:: QUESTIONS À TRAITER ::
A. D'après le texte sur les grainothèques, quels types de semences la Five Valley Seed Library possédait-elle ? Énumérez-les tous.
B. Recopiez fidèlement le passage du texte sur les grainothèques allant de « Raisons pour la » jusqu'à « de la bibliothèque. » inclus.

== TEXTE FOURNI

Une première grainothèque a été lancée à Beverly en Californie en 1999 puis le nombre a atteint 900 en 2016 dans différents pays (Soleri, 2018). Plusieurs grainothèques ont commencé en tant que service indépendant avant d’être intégrées dans une bibliothèque. C’était le cas au Montana avec la coopérative alimentaire Missoula Community Food Co-Op qui fournit et promeut un accès abordable à des aliments locaux et simples. Cette coopérative gérait aussi une grainothèque appelée Five Valley Seed Library (FVSL) qui possédait des semences d’héritage, patrimoniales et indigènes. En raison de sa popularité et de son expansion, il s’est avéré nécessaire de la relocaliser. La Co-Op a alors établi un partenariat entre la FVSL et la MPL. Par le biais de ce service, cette dernière a pu rejoindre le mouvement de grainothèques qui s’étendait dans le pays, avec les avantages que cette grainothèque pouvait apporter à la communauté de Missoula. La bibliothèque a fourni l’espace et les ressources nécessaires pour accueillir la FVSL dans son établissement : une armoire adaptée à ce type d’items, une formation adéquate des bénévoles et du personnel impliqué, un catalogage, une stratégie de promotion, etc. (Alger, Jonkel et Bray, 2014). Dans leur étude, Alger, Jonkel et Bray (2014) mentionnent que le déploiement d’un tel service dans les bibliothèques exige que ces dernières soient prêtes à innover et à se transformer selon les besoins de la communauté. De plus, elles doivent comprendre qu’une grainothèque est une activité collective et qu’il s’avère crucial d’impliquer des bénévoles et des groupes intéressés (jardiniers, agriculteurs, écoles, éducateurs, etc.).

Raisons pour la collaboration et le partenariat

La littérature présente divers motifs expliquant la collaboration et le partenariat dans le cadre de la mise en place d’une grainothèque au sein d’une bibliothèque (Conner, 2014 ; CSS Marie-Victorin, 2022, Ingalls, 2017 ; Landgraf, 2015 ; Peekhaus, 2018 ; Richmond grows seed lending library, 2016 ; Tanner et Goodman, 2017). Les raisons relèvent tant de la grainothèque que de la bibliothèque.

====
== DONNÉES

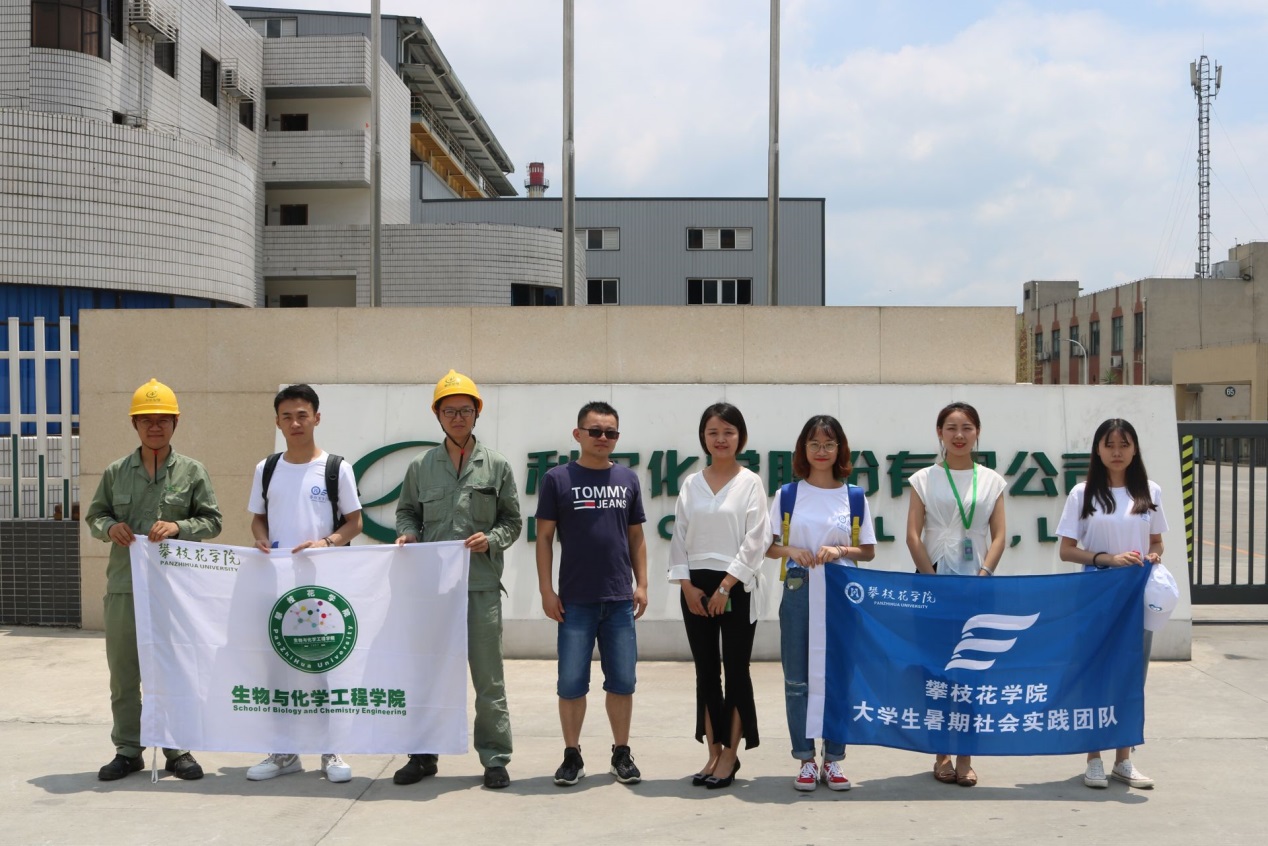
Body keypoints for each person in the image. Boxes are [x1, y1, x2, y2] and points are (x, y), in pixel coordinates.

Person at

====

:: RÉPONSES ::
A.
- Semences d'héritage
- Semences patrimoniales
- Semences indigènes

B.
Raisons pour la collaboration et le partenariat

La littérature présente divers motifs expliquant la collaboration et le partenariat dans le cadre de la mise en place d’une grainothèque au sein d’une bibliothèque (Conner, 2014 ; CSS Marie-Victorin, 2022, Ingalls, 2017 ; Landgraf, 2015 ; Peekhaus, 2018 ; Richmond grows seed lending library, 2016 ; Tanner et Goodman, 2017). Les raisons relèvent tant de la grainothèque que de la bibliothèque.